Inflation Data Not Yet Cooperating for Interest Rate Cuts This Year – But That May Change

Inflation Data Not Yet Cooperating for Interest Rate Cuts This Year – But That May Change

March 12, 2024 — At the start of 2024, conventional wisdom held that Federal Reserve Chairman Jay Powell would initiate a series of interest rate cuts throughout the year as inflation began to slow. Some optimistic economists even predicted up to six cuts in total for this year.

However, the financial narrative took an unexpected turn. Higher-than-expected inflation data emerged for the second consecutive month, potentially impeding the anticipated interest rate cuts this year. Consumer prices jumped 3.2% in February from last year and 0.4% from January, according to the February Consumer Price Index (CPI) released Tuesday.

The Fed raised interest rates 11 times from March 2022 to May 2023, hoping to reduce inflation to 2%, down from its peak of 9% in mid-2022.

Powell told Congress last week that the Fed needs “just a bit more evidence” that the economy will likely drop to 2% growth before instituting rate cuts this year.

The Fed is meeting next week but is not expected to make any announcements other than reinforcing the need for more data before changing its policy.

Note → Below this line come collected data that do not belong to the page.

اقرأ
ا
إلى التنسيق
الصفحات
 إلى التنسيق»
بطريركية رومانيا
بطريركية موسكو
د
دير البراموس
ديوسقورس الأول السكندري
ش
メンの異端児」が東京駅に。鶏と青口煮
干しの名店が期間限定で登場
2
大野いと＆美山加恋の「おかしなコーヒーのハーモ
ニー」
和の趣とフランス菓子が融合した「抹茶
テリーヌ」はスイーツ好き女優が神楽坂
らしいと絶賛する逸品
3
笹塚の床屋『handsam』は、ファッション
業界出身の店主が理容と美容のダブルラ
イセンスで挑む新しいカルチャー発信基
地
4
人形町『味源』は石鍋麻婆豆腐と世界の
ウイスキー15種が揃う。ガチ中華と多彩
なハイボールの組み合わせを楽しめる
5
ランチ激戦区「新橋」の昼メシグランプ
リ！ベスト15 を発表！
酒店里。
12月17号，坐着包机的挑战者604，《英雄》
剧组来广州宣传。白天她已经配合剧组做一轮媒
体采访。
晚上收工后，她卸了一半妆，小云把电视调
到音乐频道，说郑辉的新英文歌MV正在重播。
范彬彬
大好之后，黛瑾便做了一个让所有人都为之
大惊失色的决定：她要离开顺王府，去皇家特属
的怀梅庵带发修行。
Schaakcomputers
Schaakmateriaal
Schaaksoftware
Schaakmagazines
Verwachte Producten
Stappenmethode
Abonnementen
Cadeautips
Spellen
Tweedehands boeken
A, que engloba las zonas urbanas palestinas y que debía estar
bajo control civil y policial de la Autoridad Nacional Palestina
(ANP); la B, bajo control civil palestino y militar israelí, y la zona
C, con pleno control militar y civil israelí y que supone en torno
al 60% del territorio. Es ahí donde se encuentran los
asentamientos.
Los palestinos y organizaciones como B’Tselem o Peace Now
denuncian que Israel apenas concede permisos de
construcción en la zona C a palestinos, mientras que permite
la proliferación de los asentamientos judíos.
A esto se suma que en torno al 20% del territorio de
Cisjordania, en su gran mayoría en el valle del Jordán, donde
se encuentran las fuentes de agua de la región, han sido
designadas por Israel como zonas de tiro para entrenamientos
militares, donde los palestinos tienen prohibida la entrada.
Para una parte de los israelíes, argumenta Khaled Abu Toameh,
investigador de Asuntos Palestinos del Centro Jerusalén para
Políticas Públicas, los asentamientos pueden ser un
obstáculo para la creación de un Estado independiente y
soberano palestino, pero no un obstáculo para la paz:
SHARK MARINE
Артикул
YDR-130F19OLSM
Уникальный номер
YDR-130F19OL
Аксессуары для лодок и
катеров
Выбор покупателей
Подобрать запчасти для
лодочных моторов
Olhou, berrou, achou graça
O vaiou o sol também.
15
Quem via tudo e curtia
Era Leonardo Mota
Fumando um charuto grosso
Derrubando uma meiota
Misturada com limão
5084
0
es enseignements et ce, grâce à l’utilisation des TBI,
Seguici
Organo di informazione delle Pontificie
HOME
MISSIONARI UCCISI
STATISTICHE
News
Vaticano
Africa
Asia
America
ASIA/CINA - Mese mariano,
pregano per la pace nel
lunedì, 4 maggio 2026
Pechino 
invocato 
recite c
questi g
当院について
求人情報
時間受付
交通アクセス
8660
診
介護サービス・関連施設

While the CPI generates headlines, the Fed’s more significant data point is the PCE (Personal-Consumption Expenditures price index), which is slated to be released on March 29. Since 2000, the Fed has relied on the PCE index to determine the nation’s level of inflation. The spending is typically less than what is reported by the CPI, which bodes well for potential rate cuts later this year. It was up 2.4% in January from last year — closer to the 2% number the Fed has set as its bar before cutting rates.

For now, the question is not whether the Fed will implement rate cuts but when and at what level. What the PCE numbers look like at the end of the month will likely determine whether the Fed will reduce rates in June or later. A lower number from the PCE could mean two to three interest rate cuts for the second half of 2024.

The answer is important for the auto industry. Lower interest rates make it easier for consumers to secure loans for vehicle purchases. Combined with the ongoing incentives and price cuts for automobiles, lower interest rates could mean a vibrant fourth quarter for auto sales.

On the M&A front, lower rates will remove some of the obstacles keeping transactions from happening, which means, the auto retail sector likely will significantly more action than it has the last 18 months.